Wieder unter dem Lindenbaum
Wieder unter dem Lindenbaum!
Glück, nicht zu nennen und sagen,
Da auf der Erde lieblichstem Raum
Unsere Herzen – es ist kein Traum –
Wieder zusammenschlagen.
Halt’ ich nach bitterem Trennungsleid
Dich ja nun wieder, du herzige Maid,
Halte und küss’ dich und fass’ es doch kaum –
Wieder unter dem Lindenbaum.
„Wieder unter dem Lindenbaum!“
Sprachst du – o schwerste der Zeiten,
Da mich zum letzten dein Arm umschlang,
Trommeln dröhnten den Markt entlang,
Hörner riefen zum Streiten.
„Glück zerfließt wie der Welle Schaum,“
Klagtest du Abends beim Lindenbaum –
Fernher tönte „die Wacht am Rhein“,
Du aber saßest betrübt und allein.
Und mir, je heißer ich deiner gedacht,
Stählt’ es das Herz und die Glieder –
Beim Feuer des Lagers, auf nächtlicher Wacht,
Mitten im wilden Gewühle der Schlacht
Rief ich: Wir sehen uns wieder.
Wir sehen uns wieder, wir bleiben uns treu,
Wir küssen, wir herzen, wir kosen auf’s Neu,
Wir sehen uns wieder am Waldessaum,
Wieder unter dem Lindenbaum.
Nun denn, wir kehrten aus blutiger Schlacht
Heim in den Tagen der Rosen;
Die stehen und duften in glühender Pracht,
Das ist die Zeit wie zum Küssen gemacht,
Zum Küssen, zum Herzen, zum Kosen,
Blüthenbedeckt auch der Lindenbaum
Wiegt uns die Herzen in wonnigem Traum,
Wir können nicht froher und glücklicher sein,
Als hier versteckt und verborgen zu Zwei’n.
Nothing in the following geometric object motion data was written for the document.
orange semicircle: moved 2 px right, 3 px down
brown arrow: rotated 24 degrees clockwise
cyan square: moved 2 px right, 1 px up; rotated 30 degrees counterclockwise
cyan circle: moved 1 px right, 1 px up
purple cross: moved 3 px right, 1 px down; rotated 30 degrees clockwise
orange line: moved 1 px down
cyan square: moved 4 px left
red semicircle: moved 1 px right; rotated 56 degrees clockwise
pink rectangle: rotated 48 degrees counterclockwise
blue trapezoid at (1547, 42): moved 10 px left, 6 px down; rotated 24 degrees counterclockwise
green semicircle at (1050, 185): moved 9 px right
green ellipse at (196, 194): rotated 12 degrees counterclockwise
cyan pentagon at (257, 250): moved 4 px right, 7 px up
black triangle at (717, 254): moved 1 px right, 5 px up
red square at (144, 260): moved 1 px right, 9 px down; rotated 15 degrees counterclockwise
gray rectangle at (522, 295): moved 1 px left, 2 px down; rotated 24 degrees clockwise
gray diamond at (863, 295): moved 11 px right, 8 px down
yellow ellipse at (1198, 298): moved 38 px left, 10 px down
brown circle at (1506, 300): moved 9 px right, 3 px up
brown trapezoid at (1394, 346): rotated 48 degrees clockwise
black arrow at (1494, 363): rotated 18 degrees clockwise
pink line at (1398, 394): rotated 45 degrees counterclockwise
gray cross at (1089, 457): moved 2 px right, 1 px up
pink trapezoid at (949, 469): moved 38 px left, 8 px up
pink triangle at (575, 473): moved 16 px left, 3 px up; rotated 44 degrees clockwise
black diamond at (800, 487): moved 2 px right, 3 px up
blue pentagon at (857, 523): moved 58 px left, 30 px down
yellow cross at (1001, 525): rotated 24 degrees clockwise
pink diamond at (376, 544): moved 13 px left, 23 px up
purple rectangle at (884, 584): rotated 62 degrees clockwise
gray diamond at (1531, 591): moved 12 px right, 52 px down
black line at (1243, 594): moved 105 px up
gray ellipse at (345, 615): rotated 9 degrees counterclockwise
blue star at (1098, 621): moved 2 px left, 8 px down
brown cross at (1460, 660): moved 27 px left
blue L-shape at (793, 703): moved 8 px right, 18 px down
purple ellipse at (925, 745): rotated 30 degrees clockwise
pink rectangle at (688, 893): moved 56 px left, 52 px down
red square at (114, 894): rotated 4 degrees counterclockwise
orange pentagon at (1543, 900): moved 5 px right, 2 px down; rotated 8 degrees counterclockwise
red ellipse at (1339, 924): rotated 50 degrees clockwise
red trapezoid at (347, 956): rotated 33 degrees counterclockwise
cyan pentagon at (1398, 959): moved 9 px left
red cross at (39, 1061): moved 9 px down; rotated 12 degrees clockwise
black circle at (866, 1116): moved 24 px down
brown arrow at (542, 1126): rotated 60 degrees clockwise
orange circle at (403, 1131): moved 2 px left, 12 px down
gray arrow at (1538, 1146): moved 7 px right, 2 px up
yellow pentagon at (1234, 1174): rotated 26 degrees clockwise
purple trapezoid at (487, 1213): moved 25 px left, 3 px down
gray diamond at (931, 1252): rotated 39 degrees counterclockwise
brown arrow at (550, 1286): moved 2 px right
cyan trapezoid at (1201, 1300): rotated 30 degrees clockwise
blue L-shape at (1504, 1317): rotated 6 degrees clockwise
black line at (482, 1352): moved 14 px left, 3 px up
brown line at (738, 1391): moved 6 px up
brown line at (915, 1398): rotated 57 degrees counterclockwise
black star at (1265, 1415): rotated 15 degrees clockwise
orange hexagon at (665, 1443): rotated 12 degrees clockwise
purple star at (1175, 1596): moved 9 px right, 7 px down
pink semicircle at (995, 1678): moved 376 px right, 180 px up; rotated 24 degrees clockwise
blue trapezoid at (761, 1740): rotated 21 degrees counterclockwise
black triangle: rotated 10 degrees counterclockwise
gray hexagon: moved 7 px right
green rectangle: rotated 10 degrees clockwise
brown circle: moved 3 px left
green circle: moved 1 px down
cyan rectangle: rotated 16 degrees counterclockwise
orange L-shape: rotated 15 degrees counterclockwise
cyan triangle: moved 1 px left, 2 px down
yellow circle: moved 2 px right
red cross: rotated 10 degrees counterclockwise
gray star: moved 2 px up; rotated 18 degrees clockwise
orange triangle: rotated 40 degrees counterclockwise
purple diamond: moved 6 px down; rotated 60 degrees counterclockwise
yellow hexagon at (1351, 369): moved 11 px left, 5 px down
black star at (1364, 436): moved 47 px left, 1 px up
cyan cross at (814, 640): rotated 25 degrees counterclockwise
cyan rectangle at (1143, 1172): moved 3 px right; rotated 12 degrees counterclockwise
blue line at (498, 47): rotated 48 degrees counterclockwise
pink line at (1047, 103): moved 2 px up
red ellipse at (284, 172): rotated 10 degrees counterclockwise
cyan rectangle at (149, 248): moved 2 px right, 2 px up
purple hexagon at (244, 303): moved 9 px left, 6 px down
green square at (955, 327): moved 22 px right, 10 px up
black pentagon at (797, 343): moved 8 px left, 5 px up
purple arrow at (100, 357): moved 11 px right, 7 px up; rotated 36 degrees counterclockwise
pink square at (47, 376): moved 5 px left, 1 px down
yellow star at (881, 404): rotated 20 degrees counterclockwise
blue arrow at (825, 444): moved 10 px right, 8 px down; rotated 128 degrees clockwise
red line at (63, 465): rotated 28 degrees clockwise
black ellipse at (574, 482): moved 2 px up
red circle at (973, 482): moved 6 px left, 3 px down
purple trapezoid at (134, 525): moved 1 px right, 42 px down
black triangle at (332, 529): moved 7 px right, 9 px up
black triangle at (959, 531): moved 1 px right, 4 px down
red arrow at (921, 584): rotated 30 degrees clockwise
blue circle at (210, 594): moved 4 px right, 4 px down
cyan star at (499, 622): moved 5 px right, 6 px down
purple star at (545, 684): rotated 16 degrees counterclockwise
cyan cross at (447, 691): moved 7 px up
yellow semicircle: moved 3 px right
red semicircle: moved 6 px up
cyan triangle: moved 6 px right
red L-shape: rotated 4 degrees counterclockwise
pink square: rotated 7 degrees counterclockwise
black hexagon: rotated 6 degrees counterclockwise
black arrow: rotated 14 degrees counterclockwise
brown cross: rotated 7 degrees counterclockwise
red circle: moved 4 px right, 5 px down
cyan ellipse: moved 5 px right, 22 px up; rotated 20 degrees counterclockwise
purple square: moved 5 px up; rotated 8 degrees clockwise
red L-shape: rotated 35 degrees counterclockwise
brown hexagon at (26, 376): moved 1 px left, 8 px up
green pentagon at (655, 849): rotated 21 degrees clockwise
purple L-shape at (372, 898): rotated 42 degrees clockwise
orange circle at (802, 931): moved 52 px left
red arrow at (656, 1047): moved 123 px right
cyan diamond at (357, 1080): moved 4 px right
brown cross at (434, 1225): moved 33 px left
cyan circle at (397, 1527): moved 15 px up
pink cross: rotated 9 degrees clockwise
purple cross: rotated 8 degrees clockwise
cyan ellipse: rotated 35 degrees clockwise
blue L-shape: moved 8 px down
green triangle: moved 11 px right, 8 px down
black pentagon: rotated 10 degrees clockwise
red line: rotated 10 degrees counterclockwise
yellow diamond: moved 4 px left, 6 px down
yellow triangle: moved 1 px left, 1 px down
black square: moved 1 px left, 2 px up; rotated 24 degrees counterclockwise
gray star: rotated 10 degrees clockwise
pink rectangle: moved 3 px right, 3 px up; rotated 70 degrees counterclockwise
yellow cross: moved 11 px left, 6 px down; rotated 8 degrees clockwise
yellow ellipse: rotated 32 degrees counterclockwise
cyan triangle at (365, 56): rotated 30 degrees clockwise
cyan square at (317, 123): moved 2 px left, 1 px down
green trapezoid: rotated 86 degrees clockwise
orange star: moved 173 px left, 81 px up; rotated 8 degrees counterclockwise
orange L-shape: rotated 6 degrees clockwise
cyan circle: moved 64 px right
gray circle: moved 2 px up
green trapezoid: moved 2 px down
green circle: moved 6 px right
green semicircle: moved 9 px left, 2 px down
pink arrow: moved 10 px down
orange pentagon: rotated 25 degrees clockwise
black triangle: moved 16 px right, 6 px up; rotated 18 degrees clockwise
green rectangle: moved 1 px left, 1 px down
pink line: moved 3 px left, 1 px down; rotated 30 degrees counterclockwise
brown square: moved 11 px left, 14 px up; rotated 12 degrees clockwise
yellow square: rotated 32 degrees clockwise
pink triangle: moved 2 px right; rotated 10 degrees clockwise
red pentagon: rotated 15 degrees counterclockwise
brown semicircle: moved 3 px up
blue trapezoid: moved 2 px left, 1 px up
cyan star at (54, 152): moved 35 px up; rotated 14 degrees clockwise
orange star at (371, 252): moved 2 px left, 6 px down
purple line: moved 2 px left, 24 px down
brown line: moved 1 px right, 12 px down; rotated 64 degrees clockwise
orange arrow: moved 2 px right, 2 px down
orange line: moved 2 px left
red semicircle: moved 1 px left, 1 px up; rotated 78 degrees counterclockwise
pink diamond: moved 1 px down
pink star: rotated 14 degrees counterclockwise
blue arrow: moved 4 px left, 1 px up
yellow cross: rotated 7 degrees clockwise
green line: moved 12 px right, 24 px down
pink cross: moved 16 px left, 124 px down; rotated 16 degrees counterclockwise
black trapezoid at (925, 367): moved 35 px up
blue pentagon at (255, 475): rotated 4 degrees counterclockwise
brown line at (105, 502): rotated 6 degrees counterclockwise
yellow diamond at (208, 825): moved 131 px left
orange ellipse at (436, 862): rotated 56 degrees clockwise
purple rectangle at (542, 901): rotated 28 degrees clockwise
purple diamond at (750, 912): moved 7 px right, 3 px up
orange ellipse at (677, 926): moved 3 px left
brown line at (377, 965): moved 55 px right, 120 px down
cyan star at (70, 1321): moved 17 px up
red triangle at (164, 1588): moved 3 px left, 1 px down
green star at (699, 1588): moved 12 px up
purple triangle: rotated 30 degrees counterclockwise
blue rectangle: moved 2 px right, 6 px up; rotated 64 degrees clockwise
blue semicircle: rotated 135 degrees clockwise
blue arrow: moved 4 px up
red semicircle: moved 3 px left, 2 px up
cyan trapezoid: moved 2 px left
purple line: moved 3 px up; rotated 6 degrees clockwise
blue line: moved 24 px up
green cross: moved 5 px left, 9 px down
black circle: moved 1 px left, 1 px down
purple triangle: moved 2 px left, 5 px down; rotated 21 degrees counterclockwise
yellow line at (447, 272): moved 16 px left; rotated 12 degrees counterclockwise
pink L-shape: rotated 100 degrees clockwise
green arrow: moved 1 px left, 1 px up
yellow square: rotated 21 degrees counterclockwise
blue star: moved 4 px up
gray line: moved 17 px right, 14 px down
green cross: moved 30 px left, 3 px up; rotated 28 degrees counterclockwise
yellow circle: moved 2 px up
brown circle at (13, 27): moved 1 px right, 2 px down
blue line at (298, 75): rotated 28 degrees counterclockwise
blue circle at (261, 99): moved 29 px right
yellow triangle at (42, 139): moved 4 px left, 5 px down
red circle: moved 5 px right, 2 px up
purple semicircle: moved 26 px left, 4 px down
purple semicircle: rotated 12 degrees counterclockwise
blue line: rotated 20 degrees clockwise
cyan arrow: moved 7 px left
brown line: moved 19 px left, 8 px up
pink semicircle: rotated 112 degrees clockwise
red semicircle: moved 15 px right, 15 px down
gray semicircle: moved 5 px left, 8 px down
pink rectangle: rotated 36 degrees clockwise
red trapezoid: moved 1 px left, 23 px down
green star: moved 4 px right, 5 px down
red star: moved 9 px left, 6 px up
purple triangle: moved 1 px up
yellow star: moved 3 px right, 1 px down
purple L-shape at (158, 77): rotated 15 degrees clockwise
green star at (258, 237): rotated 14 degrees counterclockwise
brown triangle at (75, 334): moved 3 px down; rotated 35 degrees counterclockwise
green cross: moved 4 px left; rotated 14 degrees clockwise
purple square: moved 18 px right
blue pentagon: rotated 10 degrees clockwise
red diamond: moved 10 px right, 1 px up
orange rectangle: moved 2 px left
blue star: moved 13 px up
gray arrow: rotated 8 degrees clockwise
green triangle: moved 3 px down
Aber sieht dort nicht ein Kirchlein hervor,
Thurm und geheiligter Zwinger?
Wahrlich, schon steht auch der Pfarrer am Thor,
Hebt jetzt – was soll das? – die Rechte empor,
Lächelt und droht mit dem Finger.
Ei, ei, Herr Pfarrer, was soll uns das Droh’n?
Sachte, nur sachte, wir kommen ja schon;
Ist doch für mehr als für Zweie noch Raum
Heut’ über’s Jahr unter’m Lindenbaum.